On Thursday, they opened with a 66 on the regulation Buffalo Ridge course. They will rotate to the 13-hole Mountain Top par-3 course on Saturday, and return to Top of the Rock for the final round Sunday.

''I went to high school in Jeff City, so it's cool to have the fans behind us,'' Daly said.

Allen won the PGA Tour Champions team event with David Frost in 2012 and Woody Austin in 2016.

''I'm just here to free up John,'' Allen said. ''It was fun. Luckily, I started making good putts today. We just want to keep the good times rolling.''


Full-field scores from the Bass Pro Shops Legends of Golf


Defending champions Vijay Singh and Carlos Franco were a stroke back along with Bernhard Langer-Tom Lehman and Paul Broadhurst-Kirk Triplett. Singh and Franco had a 7-under 32 in best-ball play at Mountain Top, and Lehman-Langer and Broadhurst-Tripplet each shot 6-under 48 at Top of the Rock.

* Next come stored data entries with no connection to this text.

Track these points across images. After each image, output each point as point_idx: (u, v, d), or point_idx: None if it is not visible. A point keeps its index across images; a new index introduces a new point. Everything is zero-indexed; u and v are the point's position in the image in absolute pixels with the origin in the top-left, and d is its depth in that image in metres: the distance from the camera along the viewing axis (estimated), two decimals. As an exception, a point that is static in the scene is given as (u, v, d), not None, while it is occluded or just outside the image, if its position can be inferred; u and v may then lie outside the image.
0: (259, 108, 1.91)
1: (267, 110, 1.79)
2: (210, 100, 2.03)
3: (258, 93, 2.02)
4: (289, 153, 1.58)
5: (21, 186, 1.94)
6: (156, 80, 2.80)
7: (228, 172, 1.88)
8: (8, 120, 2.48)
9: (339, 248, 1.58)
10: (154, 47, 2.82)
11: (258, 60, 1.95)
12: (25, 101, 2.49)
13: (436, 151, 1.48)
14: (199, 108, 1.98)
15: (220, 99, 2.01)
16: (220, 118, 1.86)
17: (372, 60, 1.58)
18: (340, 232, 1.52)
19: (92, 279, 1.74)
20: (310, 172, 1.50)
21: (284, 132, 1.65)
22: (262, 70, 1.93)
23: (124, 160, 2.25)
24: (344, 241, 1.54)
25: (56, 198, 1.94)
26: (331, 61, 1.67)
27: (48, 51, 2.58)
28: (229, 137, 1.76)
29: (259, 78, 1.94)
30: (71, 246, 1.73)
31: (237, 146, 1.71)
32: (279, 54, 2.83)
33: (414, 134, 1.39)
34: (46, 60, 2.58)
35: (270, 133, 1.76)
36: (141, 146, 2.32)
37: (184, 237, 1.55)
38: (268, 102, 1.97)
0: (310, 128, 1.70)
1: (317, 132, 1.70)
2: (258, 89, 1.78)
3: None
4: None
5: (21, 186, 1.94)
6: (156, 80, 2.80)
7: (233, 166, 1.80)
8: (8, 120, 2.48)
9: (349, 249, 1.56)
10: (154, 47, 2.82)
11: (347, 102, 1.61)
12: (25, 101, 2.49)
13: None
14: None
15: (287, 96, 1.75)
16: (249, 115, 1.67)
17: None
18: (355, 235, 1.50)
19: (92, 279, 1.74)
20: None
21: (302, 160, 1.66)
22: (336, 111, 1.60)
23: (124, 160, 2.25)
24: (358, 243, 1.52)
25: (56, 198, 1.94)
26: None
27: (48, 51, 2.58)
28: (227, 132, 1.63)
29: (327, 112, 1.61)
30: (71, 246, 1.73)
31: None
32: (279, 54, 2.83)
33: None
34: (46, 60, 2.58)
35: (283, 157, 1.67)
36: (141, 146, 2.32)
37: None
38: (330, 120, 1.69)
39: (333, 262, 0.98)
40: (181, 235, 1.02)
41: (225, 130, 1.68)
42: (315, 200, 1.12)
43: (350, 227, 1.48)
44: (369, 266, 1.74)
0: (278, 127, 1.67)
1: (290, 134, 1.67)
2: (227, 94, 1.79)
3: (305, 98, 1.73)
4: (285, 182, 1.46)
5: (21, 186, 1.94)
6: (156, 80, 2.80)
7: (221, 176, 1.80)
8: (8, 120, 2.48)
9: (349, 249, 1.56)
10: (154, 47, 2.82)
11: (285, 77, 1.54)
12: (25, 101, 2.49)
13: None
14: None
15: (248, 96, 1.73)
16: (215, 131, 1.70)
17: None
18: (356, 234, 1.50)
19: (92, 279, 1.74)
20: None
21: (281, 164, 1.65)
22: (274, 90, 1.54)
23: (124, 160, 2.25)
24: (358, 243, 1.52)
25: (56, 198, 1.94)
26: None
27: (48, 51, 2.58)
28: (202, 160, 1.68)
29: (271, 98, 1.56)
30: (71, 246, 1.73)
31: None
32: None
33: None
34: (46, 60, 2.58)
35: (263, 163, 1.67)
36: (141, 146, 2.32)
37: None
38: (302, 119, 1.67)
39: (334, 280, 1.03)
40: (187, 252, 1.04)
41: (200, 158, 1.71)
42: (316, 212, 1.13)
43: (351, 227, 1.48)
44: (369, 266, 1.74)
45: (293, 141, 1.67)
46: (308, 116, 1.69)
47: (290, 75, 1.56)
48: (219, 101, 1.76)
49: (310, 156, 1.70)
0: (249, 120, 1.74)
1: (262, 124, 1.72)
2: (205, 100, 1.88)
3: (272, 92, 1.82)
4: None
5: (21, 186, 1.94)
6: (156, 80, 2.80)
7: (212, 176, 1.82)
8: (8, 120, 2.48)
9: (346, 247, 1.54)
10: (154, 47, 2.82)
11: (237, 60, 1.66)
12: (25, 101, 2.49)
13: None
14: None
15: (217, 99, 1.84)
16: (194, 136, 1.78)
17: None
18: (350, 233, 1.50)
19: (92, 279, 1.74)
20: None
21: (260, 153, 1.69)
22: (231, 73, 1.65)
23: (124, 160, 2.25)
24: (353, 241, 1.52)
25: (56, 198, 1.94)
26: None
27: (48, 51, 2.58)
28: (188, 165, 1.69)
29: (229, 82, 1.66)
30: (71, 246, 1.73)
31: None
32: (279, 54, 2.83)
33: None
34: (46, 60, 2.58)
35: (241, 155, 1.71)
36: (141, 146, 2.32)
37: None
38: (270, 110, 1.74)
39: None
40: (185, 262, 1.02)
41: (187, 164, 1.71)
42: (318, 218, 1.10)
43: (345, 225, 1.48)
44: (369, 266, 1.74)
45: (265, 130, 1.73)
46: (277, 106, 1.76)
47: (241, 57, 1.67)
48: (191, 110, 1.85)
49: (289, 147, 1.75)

''Part of the issue here is all the tees are elevated, so you're up high hitting to a green that's down below and the wind is blowing, and there is more time for that wind to affect it,'' Lehman said. ''If you guess wrong on the wind, you can hit a really good shot and kind of look stupid.''

Former UCLA teammates Scott McCarron and Brandt Jobe were two strokes back at 11 under with Steve Flesch and David Toms and the Spanish side of Jose Maria Olazabal and Miguel Angel Jimenez. McCarron-Jobe had a 47, and Jimenez-Olazabal a 48 at Top of the Rock, and Tom Flesch shot 34 at Mountain Top.

First-round leaders Jeff Maggert and Jesper Parnevik had a 52 at Top of the Rock to fall three shots back at 10 under. Madison, Wisconsin, friends Steve Stricker and Jerry Kelly also were 10 under after a 32 at Mountain Top. Jay Haas aced the 131-yard seventh hole at Mountain Top with a gap wedge. Haas and fellow 64-year-old Peter Jacobsen were 8 under after a 32.